New legislation aims to protect US consumers from online fakes

American retailers back the INFORM Consumers Act to help prevent the online sale of stolen and counterfeit goods, a major problem for beauty brands

Retailers in the US are supporting new legislation to combat the online sale of stolen, counterfeit and dangerous consumer products.

The ‘Integrity, Notification, and Fairness in Online Retail Marketplaces for Consumers Act’, or INFORM Consumers Act, will require online marketplaces to verify high-volume third-party sellers in a bid to prevent organised retail crime and better inform consumers.

The trade in counterfeit goods online is especially pertinent for the beauty industry as, in 2017, cosmetics and pharmaceutical products made up 6.5% of all counterfeit goods seizures in the US.

"Organised retail crime (ORC) is very real across all of retail and beauty retailers are no exception," said Mary Dillon, CEO, Ulta Beauty.

"The issue is about much more than protecting our products from being stolen. Our associates and guests are put at risk when these crimes are committed and it is our highest priority to keep everyone safe while in store."

The legislation was introduced in the US House of Representatives on 23 July by Congresswoman Jan Schakowsky (IL-09), a Senior Chief Deputy Whip and Chair of the Consumer Protection and Commerce Subcommittee.

The bill instructs online marketplaces to verify high-volume third-party sellers by acquiring the seller’s government ID, tax ID, bank account information and contact information.

Online marketplaces will be asked to make sellers disclose their name, business address, email address and phone number to consumers.

The seller must also tell consumers whether they are the manufacturer, importer, retailer or reseller of a consumer product.

The online marketplace will also need to supply a hotline to allow customers to report suspicious activity, such as the posting of suspected stolen, counterfeit or dangerous products.

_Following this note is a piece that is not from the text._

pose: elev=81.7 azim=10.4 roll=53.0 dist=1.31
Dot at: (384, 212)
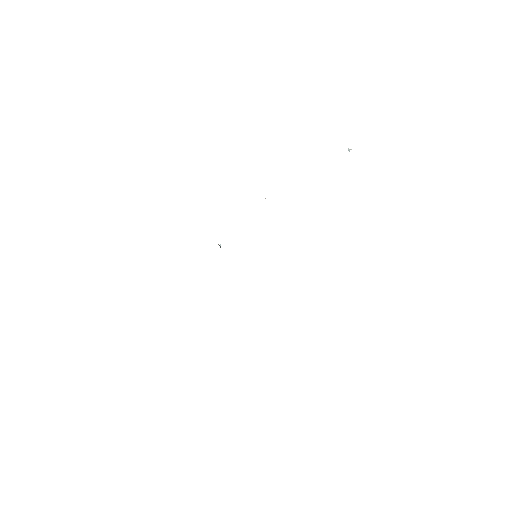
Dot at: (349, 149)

High-volume third-party sellers are defined as vendors who have made 200 or more discrete sales in a 12-month period amounting to US$5,000 or more.

“While online marketplaces attract more and more consumers as a result of the pandemic, it’s critical for consumers to know who they are buying consumer products from,” said Congresswoman Schakowsky.

“American manufacturers and retailers alike are fighting to survive as they compete with knock-off versions of their own products, sometimes appearing to be authentic, but lacking in quality or safety.

“It is critical for consumers and legitimate businesses be protected from counterfeit, stolen, and dangerous products by requiring more transparency on online marketplaces.

“This bill is a commonsense, easy fix, and I hope for swift passage.”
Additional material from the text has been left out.